18 juillet 2011

Morilles de feu à Wemotaci : nous y étions

Depuis des décennies, dans les forêts de la Côte Ouest de l’Amérique du Nord, affluent des « cueilleurs d’or » attirés par la prolifération des morilles quelques mois après un incendie dévastateur. Ce Klondike saisonnier auquel participent aujourd’hui de nombreuses communautés autochtones locales continue d’intriguer de ce côté du Continent. La morille de feu est maintenant présentée comme une espèce particulière (Morchella tomentosa), proche de la morille noire (Morchelle elata), mais qui s’en distingue par le duvet dont elle est couverte et par sa paroi double.  

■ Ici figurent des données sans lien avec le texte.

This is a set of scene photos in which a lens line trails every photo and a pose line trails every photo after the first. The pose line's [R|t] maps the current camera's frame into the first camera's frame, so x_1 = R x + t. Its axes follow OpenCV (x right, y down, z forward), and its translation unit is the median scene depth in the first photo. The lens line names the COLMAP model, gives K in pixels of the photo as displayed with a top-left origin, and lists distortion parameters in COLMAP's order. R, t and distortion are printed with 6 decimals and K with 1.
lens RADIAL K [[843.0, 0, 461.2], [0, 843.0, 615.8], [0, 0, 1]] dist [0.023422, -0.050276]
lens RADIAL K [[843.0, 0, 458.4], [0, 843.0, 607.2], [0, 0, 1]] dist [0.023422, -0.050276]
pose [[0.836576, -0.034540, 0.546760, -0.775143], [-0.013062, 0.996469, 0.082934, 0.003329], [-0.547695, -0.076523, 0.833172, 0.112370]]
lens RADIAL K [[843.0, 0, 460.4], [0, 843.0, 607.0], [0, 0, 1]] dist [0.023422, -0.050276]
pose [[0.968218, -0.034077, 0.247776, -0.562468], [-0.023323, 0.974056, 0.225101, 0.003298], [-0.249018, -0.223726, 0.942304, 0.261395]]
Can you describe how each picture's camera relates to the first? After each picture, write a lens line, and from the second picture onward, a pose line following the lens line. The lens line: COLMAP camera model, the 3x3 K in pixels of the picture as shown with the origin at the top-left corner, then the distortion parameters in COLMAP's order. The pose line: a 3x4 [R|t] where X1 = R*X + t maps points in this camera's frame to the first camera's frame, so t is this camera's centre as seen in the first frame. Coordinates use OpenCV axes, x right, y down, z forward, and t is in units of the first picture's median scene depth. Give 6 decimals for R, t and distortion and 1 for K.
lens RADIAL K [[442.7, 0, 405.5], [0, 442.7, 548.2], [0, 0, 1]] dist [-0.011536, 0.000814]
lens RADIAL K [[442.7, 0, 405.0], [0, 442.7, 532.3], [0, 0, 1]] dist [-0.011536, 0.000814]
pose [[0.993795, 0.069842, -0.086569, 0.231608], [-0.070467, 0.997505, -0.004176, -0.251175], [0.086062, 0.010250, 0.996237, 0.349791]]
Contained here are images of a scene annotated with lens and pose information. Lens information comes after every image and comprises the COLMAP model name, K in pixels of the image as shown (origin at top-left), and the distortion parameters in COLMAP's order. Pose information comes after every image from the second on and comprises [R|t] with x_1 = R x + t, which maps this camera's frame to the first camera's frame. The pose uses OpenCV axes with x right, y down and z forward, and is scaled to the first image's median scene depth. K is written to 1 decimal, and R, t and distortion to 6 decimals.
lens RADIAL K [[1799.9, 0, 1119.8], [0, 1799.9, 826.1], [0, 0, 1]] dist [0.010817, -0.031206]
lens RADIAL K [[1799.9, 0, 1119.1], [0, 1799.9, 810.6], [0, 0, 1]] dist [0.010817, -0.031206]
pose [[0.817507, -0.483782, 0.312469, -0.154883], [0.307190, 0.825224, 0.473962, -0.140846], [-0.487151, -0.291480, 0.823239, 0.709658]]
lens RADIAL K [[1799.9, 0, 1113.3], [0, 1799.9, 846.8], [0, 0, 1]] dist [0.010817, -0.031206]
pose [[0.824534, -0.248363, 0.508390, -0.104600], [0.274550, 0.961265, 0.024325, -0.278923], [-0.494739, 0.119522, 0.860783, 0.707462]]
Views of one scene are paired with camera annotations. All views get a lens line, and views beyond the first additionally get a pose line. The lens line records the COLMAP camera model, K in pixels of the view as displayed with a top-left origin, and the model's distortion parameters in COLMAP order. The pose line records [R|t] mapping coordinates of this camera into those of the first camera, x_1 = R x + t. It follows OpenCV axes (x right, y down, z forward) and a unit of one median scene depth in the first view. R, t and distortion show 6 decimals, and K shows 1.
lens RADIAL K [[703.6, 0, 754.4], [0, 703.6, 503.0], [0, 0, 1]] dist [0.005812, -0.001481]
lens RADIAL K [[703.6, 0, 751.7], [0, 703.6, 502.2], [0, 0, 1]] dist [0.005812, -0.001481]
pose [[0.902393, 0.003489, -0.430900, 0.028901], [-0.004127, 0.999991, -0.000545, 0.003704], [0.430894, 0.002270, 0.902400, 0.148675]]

Espèces mondialement appréciées, la morille fait l’objet d’année en année, d’une récolte lucrative.  La quantité et la qualité des morilles récoltées sur les brulis de la Côte Ouest, intriguent de ce côté du Continent.  

L’association entre la cendre et la morille est bien documentée. Il n’est pas rare de voir apparaitre quelques spécimens à côté d’un ancien feu de camp, par exemple.  

En 2006, la médiatisation d’une « opération morilles » au Québec avait suscité plusieurs vocations : des apprentis « cueilleurs d’or » scrutent la forêt boréale à la recherche de filons mirobolants.  

Cinq ans plus tard, le débat persiste toujours quant à la viabilité de l’aventure.  

L’été 2010 a fourni une occasion exceptionnelle de vérifier l’hypothèse : des feux de grande envergure ont ravagé des forêts en Mauricie, plus particulièrement à proximité du village Attikamewk de Wemotaci. Un entrepreneur local, Danny Chilton, a pris l’initiative d’organiser l’entreprise. Une soixantaine de villageois ont reçu une brève formation, des équipements ont été achetés, un séchoir artisanal a été construit et des acheteurs ont été pressentis. Objectif : plusieurs centaines de kg, voire quelques tonnes  

Des experts de la Mycoboutique y ont participé.  

Les premières morilles ont fait leur apparition début juin 2011. Comme prévu, la cueillette a été ardue sous un nuage de moustiques. Et la récolte a été très décevante : quelques dizaines de kg sales, cendreux et infestés de larves. À peine 5 kg, soigneusement triés, ont été « commercialisés ».  

L’examen des spécimens recueillis porte à croire qu’il s’agit de la même morille de feu. La fortune s’est encore une fois dissipée en fumée, mais nous continuerons de vous offrir ce que nos forêts recèlent de mieux.